-------- PASSAGE FOR REVIEW

What is patient risk stratification?

Risk Stratification is a multi-step process for identifying and assigning risk factors to patients based on health, disease state, lifestyle, and other ancillary factors risk. Think of it like triaging used to assess injured patients for emergency surgery. Patients are assigned scores based on their medical history and status. Algorithms can rank or put patients in subgroups based on their scores. Clinicians can then manage their patients based on their perceived level of care and associated risks and spend more time with patients at higher. This stratified approach in patient care management is more effective for the overall patient population.

How can patient stratification be done well?

Patient stratification is critical in today’s clinical trial design and costly clinical trials. It can prevent unnecessary patient hardships and health risks and salvage or prevent clinical trial failure or delays.

Today’s patient stratification can be significantly enhanced by Data Science, Artificial Intelligence, and Machine Learning. Like many other Life Science domains, the Clinical environment is still suffering from Data Integrity and unFAIR (Findable, Accessible, Interoperable, and Reusable) data and process issues. Clinical imaging is one of these great tools used in stratification today. Combining data and the machine learning of imaging equates to a potent tool for clinicians and trial designers. Its value will grow significantly as technology and usage increase. To summarize, data-driven approaches that can use patient history from electronic health records (EHR), Real-World Data (RWD), and Real-World Evidence (RWE), combined with diagnostics and screening techniques which include imaging optimized with machine learning and artificial intelligence will drive better stratification methods and techniques and result in better outcomes for patients.

----------------
-------- EXTRACTED MATERIAL

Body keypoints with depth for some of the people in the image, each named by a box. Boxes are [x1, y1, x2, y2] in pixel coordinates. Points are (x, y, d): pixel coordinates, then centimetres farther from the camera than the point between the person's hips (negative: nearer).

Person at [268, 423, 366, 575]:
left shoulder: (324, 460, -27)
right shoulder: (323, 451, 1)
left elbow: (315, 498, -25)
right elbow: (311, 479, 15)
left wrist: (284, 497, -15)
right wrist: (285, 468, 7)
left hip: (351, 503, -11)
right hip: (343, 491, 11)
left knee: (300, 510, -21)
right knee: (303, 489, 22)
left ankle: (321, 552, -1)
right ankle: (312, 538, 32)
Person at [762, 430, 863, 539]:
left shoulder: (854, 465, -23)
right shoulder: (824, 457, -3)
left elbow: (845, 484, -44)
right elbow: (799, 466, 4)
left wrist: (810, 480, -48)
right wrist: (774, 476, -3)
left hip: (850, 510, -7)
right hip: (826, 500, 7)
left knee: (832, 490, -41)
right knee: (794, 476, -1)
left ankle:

----------------

**EXERCISE 1**
Sum up the text on patient risk stratification in two sentences.
**EXERCISE 2**
Please extract a passage from the text on patient risk stratification, beginning at the words that have "Risk Stratification is" and stopping after "overall patient population.".

**EXERCISE RESPONSE 1**
Patient risk stratification is a multi-step process that scores patients on health, disease state, lifestyle, and other factors, so clinicians can manage them by level of care and spend more time with higher-risk patients. Data-driven approaches that combine electronic health records, Real-World Data, and Real-World Evidence with diagnostics and imaging optimized with machine learning and artificial intelligence will drive better stratification and better outcomes for patients.

**EXERCISE RESPONSE 2**
Risk Stratification is a multi-step process for identifying and assigning risk factors to patients based on health, disease state, lifestyle, and other ancillary factors risk. Think of it like triaging used to assess injured patients for emergency surgery. Patients are assigned scores based on their medical history and status. Algorithms can rank or put patients in subgroups based on their scores. Clinicians can then manage their patients based on their perceived level of care and associated risks and spend more time with patients at higher. This stratified approach in patient care management is more effective for the overall patient population.